Una vittoria che tiene acceso un lumicino di speranze nella qualificazione, dato che Psg – Benfica finisce in parità e le due squadre rimangono a braccetto in vetta con 7 punti, 4 in più della Signora.
Parte bene la Juventus che spreca subito due nitide occasioni capitate sui piedi di Vlahovic, la prima volta neutralizzato dal portiere Cohen e una seconda volta sbagliando completamente la mira da buona posizione. Poi il centrocampo bianconero abbassa il baricentro e la partita diventa davvero noiosa, fino al 35’ quando sale in cattedra Di Maria che serve in verticale Rabiot che tira una “bordata” di sinistro che si è andata a infilare sotto la traversa.
Si va negli spogliatoi con i bianconeri in vantaggio.
Nella ripresa dopo solo 5 minuti arriva il raddoppio: il solito Di Maria con di esterno sinistro imbecca Vlahovic che batte Cohen in uscita.
La Juventus si riaddormenta e il Maccabi Haifa ha un sussulto al 20’ con Szczesny che salva su Atzil, complice anche il palo. Lo stesso portiere juventino esce male, permettendo al neo entrato David di saltarlo in uscita e depositare il pallone in rete.

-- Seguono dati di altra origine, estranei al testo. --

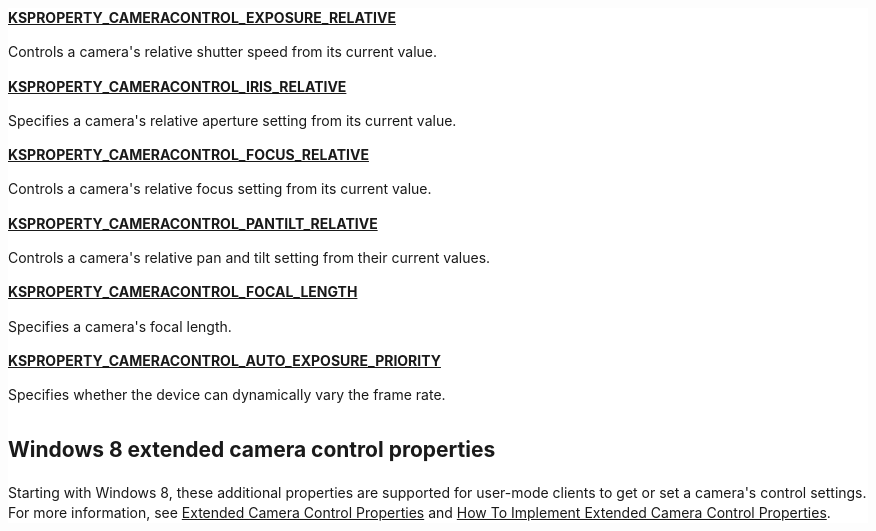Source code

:<td><p><a href="https://docs.microsoft.com/windows-hardware/drivers/stream/ksproperty-cameracontrol-exposure-relative" data-raw-source="[&lt;strong&gt;KSPROPERTY_CAMERACONTROL_EXPOSURE_RELATIVE&lt;/strong&gt;](./ksproperty-cameracontrol-exposure-relative.md)"><strong>KSPROPERTY_CAMERACONTROL_EXPOSURE_RELATIVE</strong></a></p></td>
<td><p>Controls a camera's relative shutter speed from its current value.</p></td>
</tr>
<tr class="even">
<td><p><a href="https://docs.microsoft.com/windows-hardware/drivers/stream/ksproperty-cameracontrol-iris-relative" data-raw-source="[&lt;strong&gt;KSPROPERTY_CAMERACONTROL_IRIS_RELATIVE&lt;/strong&gt;](./ksproperty-cameracontrol-iris-relative.md)"><strong>KSPROPERTY_CAMERACONTROL_IRIS_RELATIVE</strong></a></p></td>
<td><p>Specifies a camera's relative aperture setting from its current value.</p></td>
</tr>
<tr class="odd">
<td><p><a href="https://docs.microsoft.com/windows-hardware/drivers/stream/ksproperty-cameracontrol-focus-relative" data-raw-source="[&lt;strong&gt;KSPROPERTY_CAMERACONTROL_FOCUS_RELATIVE&lt;/strong&gt;](./ksproperty-cameracontrol-focus-relative.md)"><strong>KSPROPERTY_CAMERACONTROL_FOCUS_RELATIVE</strong></a></p></td>
<td><p>Controls a camera's relative focus setting from its current value.</p></td>
</tr>
<tr class="even">
<td><p><a href="https://docs.microsoft.com/windows-hardware/drivers/stream/ksproperty-cameracontrol-pantilt-relative" data-raw-source="[&lt;strong&gt;KSPROPERTY_CAMERACONTROL_PANTILT_RELATIVE&lt;/strong&gt;](./ksproperty-cameracontrol-pantilt-relative.md)"><strong>KSPROPERTY_CAMERACONTROL_PANTILT_RELATIVE</strong></a></p></td>
<td><p>Controls a camera's relative pan and tilt setting from their current values.</p></td>
</tr>
<tr class="odd">
<td><p><a href="https://docs.microsoft.com/windows-hardware/drivers/stream/ksproperty-cameracontrol-focal-length" data-raw-source="[&lt;strong&gt;KSPROPERTY_CAMERACONTROL_FOCAL_LENGTH&lt;/strong&gt;](./ksproperty-cameracontrol-focal-length.md)"><strong>KSPROPERTY_CAMERACONTROL_FOCAL_LENGTH</strong></a></p></td>
<td><p>Specifies a camera's focal length.</p></td>
</tr>
<tr class="even">
<td><p><a href="https://docs.microsoft.com/windows-hardware/drivers/stream/ksproperty-cameracontrol-auto-exposure-priority" data-raw-source="[&lt;strong&gt;KSPROPERTY_CAMERACONTROL_AUTO_EXPOSURE_PRIORITY&lt;/strong&gt;](./ksproperty-cameracontrol-auto-exposure-priority.md)"><strong>KSPROPERTY_CAMERACONTROL_AUTO_EXPOSURE_PRIORITY</strong></a></p></td>
<td><p>Specifies whether the device can dynamically vary the frame rate.</p></td>
</tr>
</tbody>
</table>

 

## Windows 8 extended camera control properties


Starting with Windows 8, these additional properties are supported for user-mode clients to get or set a camera's control settings. For more information, see [Extended Camera Control Properties](extended-camera-control-properties.md) and [How To Implement Extended Camera Control Properties](how-to-implement-extended-camera-control-properties.md).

Il match point bianconero parte sempre dai piedi di Di Maria, che serve Rabiot che di testa anticipa Cohen mettendo il pallone nell’angolo opposto.
La Juve deve far meglio se vuole cambiare rotta, tornare a fare bene perché i clienti non saranno sempre Bologna e Maccabi Haifa.
A fine gara le parole di Rabiot che può disfare le valige dato che è stato sul mercato per tutto il mercato estivo: “Sto dando sempre il cento per cento in campo e in allenamento, per questo il mister si fida di me – ha commentato il francese ai microfoni di Sky. Posso anche segnare e l’ho dimostrato in questa partita. Sono contento perché mi sento bene in squadra”.
Allegri come la stragrande maggioranza dei tifosi bianconeri non è felice della prestazione: “I ragazzi dono molto intelligenti, alla fine erano molto arrabbiati, se gigioneggi prendi gol e ti viene la paura. Negli spogliatoi c’era il silenzio che diceva tutto. Bisogna fare passi in avanti – aggiunge l’allenatore bianconero – migliorare la condizione. Bisogna vincere in Israele e poi vediamo cosa faremo a Lisbona. L’ultima diventerà determinante”.